* Written task *
Once you find the line containing "(693, 221) none" in the data below, copy it and each following line exactly, up to and including the line containing "(357, 306) none", and nothing else.
===== Data for the task =====
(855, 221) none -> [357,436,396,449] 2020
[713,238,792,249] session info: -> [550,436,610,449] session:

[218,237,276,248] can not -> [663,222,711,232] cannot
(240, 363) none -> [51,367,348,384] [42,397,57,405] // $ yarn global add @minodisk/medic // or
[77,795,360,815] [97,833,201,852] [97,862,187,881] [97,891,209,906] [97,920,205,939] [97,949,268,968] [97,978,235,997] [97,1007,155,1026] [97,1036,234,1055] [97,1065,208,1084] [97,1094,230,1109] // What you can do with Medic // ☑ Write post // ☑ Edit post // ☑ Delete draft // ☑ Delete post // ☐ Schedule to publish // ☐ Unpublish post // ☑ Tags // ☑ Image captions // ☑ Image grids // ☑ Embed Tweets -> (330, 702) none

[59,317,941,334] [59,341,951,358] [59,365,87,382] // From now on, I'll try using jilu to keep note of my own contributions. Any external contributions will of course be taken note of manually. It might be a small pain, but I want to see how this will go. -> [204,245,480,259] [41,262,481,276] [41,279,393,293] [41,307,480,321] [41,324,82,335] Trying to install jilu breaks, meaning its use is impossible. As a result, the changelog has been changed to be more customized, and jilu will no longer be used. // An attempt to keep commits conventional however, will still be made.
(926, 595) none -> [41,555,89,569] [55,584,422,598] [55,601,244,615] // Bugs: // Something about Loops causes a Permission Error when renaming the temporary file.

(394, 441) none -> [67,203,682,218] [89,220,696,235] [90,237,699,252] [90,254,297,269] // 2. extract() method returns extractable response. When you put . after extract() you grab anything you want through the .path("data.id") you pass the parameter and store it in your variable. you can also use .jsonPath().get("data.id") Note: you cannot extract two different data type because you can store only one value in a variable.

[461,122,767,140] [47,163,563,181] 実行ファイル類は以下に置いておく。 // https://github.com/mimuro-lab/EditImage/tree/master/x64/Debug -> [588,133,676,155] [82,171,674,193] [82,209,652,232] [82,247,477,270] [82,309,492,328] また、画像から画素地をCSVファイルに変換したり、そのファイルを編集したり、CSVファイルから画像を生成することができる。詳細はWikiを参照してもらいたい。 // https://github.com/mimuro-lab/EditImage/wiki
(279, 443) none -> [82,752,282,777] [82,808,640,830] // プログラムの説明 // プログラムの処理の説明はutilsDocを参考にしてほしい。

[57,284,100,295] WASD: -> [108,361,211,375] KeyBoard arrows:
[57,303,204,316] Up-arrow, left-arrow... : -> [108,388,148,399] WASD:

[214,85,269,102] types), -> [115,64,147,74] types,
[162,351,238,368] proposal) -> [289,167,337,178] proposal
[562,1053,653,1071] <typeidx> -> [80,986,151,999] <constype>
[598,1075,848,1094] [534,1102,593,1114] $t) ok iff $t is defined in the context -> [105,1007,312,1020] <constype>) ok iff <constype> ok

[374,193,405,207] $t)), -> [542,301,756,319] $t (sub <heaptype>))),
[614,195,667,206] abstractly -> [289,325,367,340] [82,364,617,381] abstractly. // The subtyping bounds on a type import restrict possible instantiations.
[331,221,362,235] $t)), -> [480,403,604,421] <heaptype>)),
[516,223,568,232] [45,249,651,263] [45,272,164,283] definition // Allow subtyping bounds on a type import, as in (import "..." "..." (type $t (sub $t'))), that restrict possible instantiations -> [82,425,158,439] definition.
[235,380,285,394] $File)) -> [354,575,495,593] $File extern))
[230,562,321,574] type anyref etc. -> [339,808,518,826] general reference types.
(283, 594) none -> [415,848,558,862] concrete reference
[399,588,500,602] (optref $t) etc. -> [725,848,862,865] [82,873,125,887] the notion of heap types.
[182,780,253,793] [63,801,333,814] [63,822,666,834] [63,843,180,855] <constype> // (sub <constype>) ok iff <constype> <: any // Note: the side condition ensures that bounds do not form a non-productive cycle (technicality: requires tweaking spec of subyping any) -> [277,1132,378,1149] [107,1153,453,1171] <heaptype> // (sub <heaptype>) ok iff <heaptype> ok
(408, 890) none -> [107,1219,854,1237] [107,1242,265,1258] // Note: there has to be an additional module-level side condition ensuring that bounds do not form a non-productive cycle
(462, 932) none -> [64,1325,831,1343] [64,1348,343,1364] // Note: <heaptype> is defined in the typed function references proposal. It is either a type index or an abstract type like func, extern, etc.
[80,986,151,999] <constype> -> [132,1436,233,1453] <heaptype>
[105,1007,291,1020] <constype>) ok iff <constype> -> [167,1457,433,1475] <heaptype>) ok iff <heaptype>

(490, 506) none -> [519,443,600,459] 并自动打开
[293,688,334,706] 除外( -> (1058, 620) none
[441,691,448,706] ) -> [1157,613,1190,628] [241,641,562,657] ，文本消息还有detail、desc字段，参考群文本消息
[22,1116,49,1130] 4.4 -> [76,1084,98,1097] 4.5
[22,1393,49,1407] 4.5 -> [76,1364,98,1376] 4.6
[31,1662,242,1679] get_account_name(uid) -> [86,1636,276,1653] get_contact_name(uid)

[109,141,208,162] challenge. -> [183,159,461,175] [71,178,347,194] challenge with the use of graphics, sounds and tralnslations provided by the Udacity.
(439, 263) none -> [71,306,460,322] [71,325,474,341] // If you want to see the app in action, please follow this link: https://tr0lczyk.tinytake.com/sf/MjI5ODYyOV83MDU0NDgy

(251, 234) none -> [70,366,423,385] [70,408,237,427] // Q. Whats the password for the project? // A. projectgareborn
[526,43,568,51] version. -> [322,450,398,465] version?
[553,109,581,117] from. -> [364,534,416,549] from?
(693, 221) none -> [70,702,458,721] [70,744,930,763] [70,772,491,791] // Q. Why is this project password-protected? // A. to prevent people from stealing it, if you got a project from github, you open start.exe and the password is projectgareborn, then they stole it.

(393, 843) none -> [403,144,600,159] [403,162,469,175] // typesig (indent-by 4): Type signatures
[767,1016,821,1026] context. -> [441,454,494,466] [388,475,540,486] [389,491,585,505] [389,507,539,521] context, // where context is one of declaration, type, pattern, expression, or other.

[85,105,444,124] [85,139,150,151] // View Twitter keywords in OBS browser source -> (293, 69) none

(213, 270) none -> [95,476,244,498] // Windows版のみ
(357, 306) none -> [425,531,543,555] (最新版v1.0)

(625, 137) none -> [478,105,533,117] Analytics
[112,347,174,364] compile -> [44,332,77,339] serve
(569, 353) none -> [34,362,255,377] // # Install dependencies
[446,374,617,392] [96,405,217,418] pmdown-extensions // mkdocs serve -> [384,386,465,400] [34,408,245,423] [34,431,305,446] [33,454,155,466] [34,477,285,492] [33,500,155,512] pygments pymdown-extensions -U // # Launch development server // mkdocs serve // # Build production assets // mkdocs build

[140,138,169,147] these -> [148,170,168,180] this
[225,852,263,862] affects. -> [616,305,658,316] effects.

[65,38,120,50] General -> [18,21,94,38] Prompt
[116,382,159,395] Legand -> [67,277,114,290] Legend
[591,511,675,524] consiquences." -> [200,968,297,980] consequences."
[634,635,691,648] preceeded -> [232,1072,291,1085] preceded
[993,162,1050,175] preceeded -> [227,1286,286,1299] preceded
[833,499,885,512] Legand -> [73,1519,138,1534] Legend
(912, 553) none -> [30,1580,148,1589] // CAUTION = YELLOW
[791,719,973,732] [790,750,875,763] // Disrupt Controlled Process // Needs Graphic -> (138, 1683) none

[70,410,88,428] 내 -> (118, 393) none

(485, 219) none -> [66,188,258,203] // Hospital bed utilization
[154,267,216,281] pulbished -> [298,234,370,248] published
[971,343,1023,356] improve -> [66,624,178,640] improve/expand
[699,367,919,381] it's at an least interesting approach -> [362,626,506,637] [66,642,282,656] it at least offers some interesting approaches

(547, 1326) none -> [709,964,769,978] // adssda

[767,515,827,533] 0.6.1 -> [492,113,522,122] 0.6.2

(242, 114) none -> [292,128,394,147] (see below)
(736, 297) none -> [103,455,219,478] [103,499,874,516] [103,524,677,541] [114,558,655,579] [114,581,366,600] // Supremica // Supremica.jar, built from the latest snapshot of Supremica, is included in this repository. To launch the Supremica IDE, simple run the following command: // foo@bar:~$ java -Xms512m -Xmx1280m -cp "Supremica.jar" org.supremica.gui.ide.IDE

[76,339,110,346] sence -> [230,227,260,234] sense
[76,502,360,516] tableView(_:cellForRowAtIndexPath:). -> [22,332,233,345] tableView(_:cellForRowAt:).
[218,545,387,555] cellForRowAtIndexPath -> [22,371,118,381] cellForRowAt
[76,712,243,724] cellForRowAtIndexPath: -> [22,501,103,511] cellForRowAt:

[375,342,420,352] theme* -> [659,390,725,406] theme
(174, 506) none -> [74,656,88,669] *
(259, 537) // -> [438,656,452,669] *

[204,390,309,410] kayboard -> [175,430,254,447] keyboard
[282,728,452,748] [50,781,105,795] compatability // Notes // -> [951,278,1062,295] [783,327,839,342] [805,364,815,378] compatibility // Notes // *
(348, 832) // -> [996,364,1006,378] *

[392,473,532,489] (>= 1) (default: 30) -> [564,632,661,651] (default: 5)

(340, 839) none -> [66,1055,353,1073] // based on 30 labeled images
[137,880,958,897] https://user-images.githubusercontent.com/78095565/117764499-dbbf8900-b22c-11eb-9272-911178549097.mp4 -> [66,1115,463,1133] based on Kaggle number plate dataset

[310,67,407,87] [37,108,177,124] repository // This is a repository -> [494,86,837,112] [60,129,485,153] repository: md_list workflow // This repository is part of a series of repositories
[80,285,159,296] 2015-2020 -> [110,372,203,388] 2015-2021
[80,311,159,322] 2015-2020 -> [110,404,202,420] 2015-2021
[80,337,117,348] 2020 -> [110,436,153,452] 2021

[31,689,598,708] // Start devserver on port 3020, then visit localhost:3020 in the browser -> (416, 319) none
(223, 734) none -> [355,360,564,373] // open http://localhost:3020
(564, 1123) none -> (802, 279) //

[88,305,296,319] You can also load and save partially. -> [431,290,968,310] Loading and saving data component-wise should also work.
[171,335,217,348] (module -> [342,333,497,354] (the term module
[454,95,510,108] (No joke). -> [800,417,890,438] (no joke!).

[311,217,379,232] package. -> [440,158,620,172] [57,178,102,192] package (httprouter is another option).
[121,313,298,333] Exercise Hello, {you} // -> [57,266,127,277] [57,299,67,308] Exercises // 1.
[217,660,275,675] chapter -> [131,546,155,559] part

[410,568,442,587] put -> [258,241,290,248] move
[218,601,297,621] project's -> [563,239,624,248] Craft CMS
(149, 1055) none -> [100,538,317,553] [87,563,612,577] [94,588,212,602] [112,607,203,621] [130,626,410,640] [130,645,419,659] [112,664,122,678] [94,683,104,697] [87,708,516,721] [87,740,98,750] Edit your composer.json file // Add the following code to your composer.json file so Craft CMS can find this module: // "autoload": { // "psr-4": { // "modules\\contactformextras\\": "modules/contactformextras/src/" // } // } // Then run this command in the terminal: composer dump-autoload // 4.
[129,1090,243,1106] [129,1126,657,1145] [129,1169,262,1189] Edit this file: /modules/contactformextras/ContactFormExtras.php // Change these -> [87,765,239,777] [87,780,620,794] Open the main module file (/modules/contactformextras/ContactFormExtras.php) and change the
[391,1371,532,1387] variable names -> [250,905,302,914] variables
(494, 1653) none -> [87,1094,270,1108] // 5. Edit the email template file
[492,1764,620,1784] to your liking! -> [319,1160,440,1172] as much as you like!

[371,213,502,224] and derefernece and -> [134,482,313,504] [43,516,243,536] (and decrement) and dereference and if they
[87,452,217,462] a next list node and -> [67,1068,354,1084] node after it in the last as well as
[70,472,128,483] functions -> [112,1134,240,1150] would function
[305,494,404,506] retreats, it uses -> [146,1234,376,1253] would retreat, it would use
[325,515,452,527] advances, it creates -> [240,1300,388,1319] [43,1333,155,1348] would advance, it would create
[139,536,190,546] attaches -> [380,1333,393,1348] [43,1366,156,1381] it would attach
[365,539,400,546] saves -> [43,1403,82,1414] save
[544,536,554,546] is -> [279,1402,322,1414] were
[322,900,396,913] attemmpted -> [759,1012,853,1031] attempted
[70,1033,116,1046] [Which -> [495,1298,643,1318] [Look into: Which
=====
* Response area *
(693, 221) none -> [70,702,458,721] [70,744,930,763] [70,772,491,791] // Q. Why is this project password-protected? // A. to prevent people from stealing it, if you got a project from github, you open start.exe and the password is projectgareborn, then they stole it.

(393, 843) none -> [403,144,600,159] [403,162,469,175] // typesig (indent-by 4): Type signatures
[767,1016,821,1026] context. -> [441,454,494,466] [388,475,540,486] [389,491,585,505] [389,507,539,521] context, // where context is one of declaration, type, pattern, expression, or other.

[85,105,444,124] [85,139,150,151] // View Twitter keywords in OBS browser source -> (293, 69) none

(213, 270) none -> [95,476,244,498] // Windows版のみ
(357, 306) none -> [425,531,543,555] (最新版v1.0)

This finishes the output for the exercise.